Título: A Enron e o Brasil
Autor: Mauro Santayana
Fonte: Jornal do Brasil, 27/01/2006, País, p. A2

Na próxima semana, segundo o New York Times, começa um dos mais importantes julgamentos da História dos Estados Unidos, o dos ex-dirigentes da Enron, Kenneth L. Lay e Jeffrey K. Skilling. O escândalo da Enron - considerada best of the best das grandes corporações norte-americanas - mostra como a aparente transparência do capitalismo moderno é enganosa. Detrás das imponentes fachadas de seus edifícios centrais, dos balanços divulgados e dos bem redigidos press-releases, podem reunir-se hábeis criminosos, com pomposos títulos acadêmicos, para ludibriar, ao mesmo tempo, os consumidores de seus bens e serviços e os acionistas. Para isso lhes é necessária a cumplicidade dos parlamentares e dos dirigentes do Poder Executivo. Em alguns casos, e o dos Estados Unidos sob os Bush é exemplar, os executivos das grandes corporações escolhem, entre eles, os que podem melhor defender seus interesses no governo, e se articulam a fim de ali os colocar, mediante o uso de todos os recursos - e não só os do dinheiro. O fato é que há sempre um grupo de administradores que se entende, para controlar, ao mesmo tempo, o estado e o mercado. Já em 1930, em plena crise do capitalismo ocidental - com a quebra da Bolsa de Nova York - Friedrich Zimmermann, (citado por Simone Weil, em Écrits historiques et politiques) mostra a aliança burocrática daquele tempo para o exercício do poder: ''Nós nos encontramos sob o domínio da burocracia sindical, da burocracia industrial e da burocracia do Estado, e estas três burocracias se assemelham a ponto de serem intercambiáveis''. É o que vemos hoje, de forma muito mais acentuada. Deixou de existir nas imensas corporações - salvo casos muito especiais, de empresas de família - a ligação cultural entre o chão da fábrica e a gerência dos negócios. O administrador moderno é neutro, não lida com pessoas, mas, sim, com números; nada tem a ver com o cotidiano da produção. Deixa uma cadeia de lojas para dirigir uma montadora de automóveis, da mesma forma que assume qualquer função burocrática no Estado. Hoje são muito mais cotados, no mercado de trabalho, os que possuam um título de MBA do que os portadores de um PHD. É um tipo de adestramento especial, destinado apenas a aumentar os lucros, com a redução sistemática de pessoal como meio para a diminuição dos custos.
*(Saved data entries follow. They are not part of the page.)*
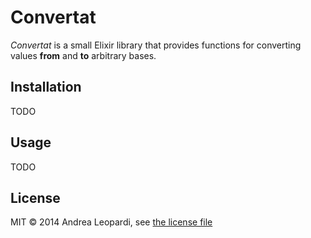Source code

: # Convertat

*Convertat* is a small Elixir library that provides functions for converting
values **from** and **to** arbitrary bases.


## Installation

TODO


## Usage

TODO


## License

MIT &copy; 2014 Andrea Leopardi, see [the license file](LICENSE.txt)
O julgamento dos capitães da Enron nos serve de exemplo. Aqui também - sobretudo a partir do governo Collor - temos sofrido a promiscuidade entre o poder público, os administradores profissionais das grandes corporações e alguns setores da burocracia sindical. Não é segredo para ninguém que a criação de uma das grandes centrais sindicais brasileiras foi financiada por empresários de São Paulo, interessados em quebrar a força da CUT. As excelentes relações entre os banqueiros e a equipe econômica são conhecidas, e intercambiáveis têm sido em suas funções: o diretor do Banco Central de hoje é o grande executivo de um banco, ou incorporador de outro, amanhã; e é no mercado que os eternos controladores da burocracia do Estado cooptam novos quadros. Trocam-se os governos, mas eles continuam no poder real.

Temos os nossos escândalos, como os norte-americanos. Os métodos podem ser diferentes, mas o objetivo é o mesmo: o controle de grandes corporações, para o enriquecimento dos administradores, mediante artifícios contábeis e jurídicos, como se provará se a CPI das Privatizações não for frustrada pelos diretamente interessados. Entre outros casos emblemáticos, temos o da privatização das Telecomunicações, com sua seqüela de escândalos envolvendo o senhor Daniel Dantas e a Kroll, nas denúncias de lavagem de dinheiro e de espionagem de autoridades governamentais. Em todas as grandes privatizações foi notória a cumplicidade entre o governo e os beneficiados.

Na matéria de ontem, o NYT diz sobre a Enron o que se pode dizer dos responsáveis pela entrega dos bens nacionais: perante o tribunal da opinião pública eles já foram condenados há muito tempo. Só há uma diferença: no caso da Enron, o julgamento formal começa na próxima semana. Não sabemos se, nem quando, os culpados pelo que ocorreu no Brasil irão aos tribunais.